原文:
● ● ● ●
Autonomous Database Cloudを発表

 今回のOracle Open World 2017でも、クラウドシフトを明確に打ち出すOracleの姿が示された。

 Oracle Open World 2017の初日の基調講演では、エリソン会長兼CTOが、最新データベースのOracle Database 18cをベースにしたOracle Autonomous Database Cloudを発表してみせた。

 ちなみに、Oracle Database 18cのナンバリングが既存製品の「12c」から一気に増えたが、「これは2018年版という意味であり、自動車の年式と同じようなものだ」(エリソン会長兼CTO)と説明している。

 Oracle Autonomous Database Cloudは、2017年12月に出荷するAutonomous Data Warehouse Cloud Serviceのほか、2018年6月に出荷するAutonomous OLTP Database Cloud Service、2018年に出荷するAutonomous Express Database Cloud ServiceおよびAutonomous NoSQL Database Cloud Serviceが用意される。

Oracle Autonomous Database Cloudは機械学習をベースに自動化を図る
Oracle Autonomous Database Cloudは4つの製品で構成される

 エリソン会長兼CTOは、「機械学習を活用した自律運用により、Oracle Autonomous Database Cloudの可用性は99.995%に達する。これは1年間に、30分間未満のダウンタイムで済むことにつながる」と、高い信頼性をアピール。

 「アップデートやパッチの適用、チューニングもすべて自動で行う。人件費が不要になるだけでなく、人手を介さないためヒューマンエラーもない。新たな時代のデータベースである」と強調した。

 Oracle Autonomous Database Cloudは、機械学習を用いたセルフドライビングが可能であり、アップグレードとパッチの自己適用を、稼働時に自動実行。サイバー攻撃を防止するために、稼働時にセキュリティ更新が自動で適用されるほか、ダウンタイムを発生させることなく、コンピュータとストレージの拡張および縮小を瞬時に実行するセルフスケーリング、ダウンタイムを自動で防止し、99.995%の可用性を保証したセルフリペリングなどを特徴として紹介している。

 適用範囲としては、トランザクションや混合ワークロード、データウェアハウス(DWH)、グラフ分析、部門別アプリケーション、ドキュメントストア、IoTなどの多様なワークロードに対応することができるとした。

 米Oracle システムテクノロジー担当のホアン・ロアイザ シニアバススプレジデントは、「Oracleは、20年前からデータベースの自動化に取り組んできた。今回の製品は、なにかの機能を自動化するというのではなく、データベース全体を自動化したものであり、最後の総仕上げといえるものだ」と説明。
● ● ● ●
提供データ:
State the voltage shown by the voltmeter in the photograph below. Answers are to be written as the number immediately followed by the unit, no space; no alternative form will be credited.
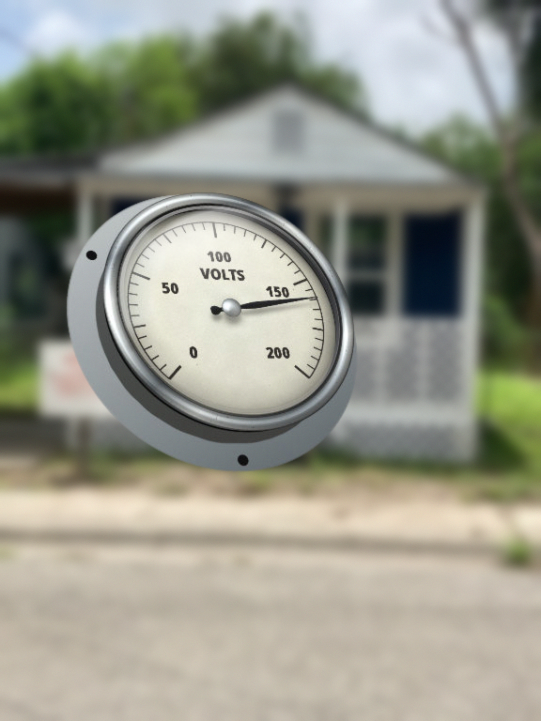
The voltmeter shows 160V
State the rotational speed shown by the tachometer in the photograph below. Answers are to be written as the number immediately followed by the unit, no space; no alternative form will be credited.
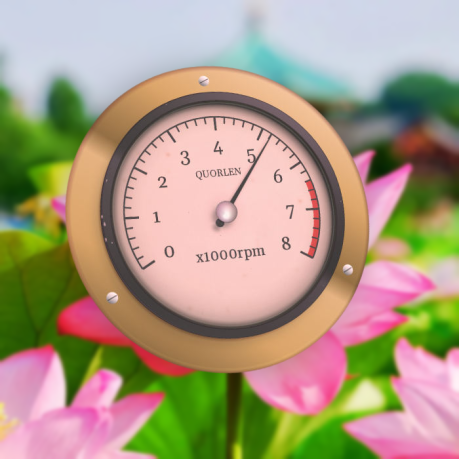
● ● ● ●
課題:
- a) 原文では、Oracle Autonomous Database Cloudの可用性は何%に達するとされているか。
- b) 原文のうち、「Oracle Open World 2017の初日の基調講演では、エリソン会長兼CTOが、最新データベースのOracle」から始まり「Database Cloud Serviceが用意される。」で終わる部分を、一字一句違えずに書き写すこと。

各課題の解答:
- a) 99.995%に達するとされている。

- b)
Oracle Open World 2017の初日の基調講演では、エリソン会長兼CTOが、最新データベースのOracle Database 18cをベースにしたOracle Autonomous Database Cloudを発表してみせた。

 ちなみに、Oracle Database 18cのナンバリングが既存製品の「12c」から一気に増えたが、「これは2018年版という意味であり、自動車の年式と同じようなものだ」(エリソン会長兼CTO)と説明している。

 Oracle Autonomous Database Cloudは、2017年12月に出荷するAutonomous Data Warehouse Cloud Serviceのほか、2018年6月に出荷するAutonomous OLTP Database Cloud Service、2018年に出荷するAutonomous Express Database Cloud ServiceおよびAutonomous NoSQL Database Cloud Serviceが用意される。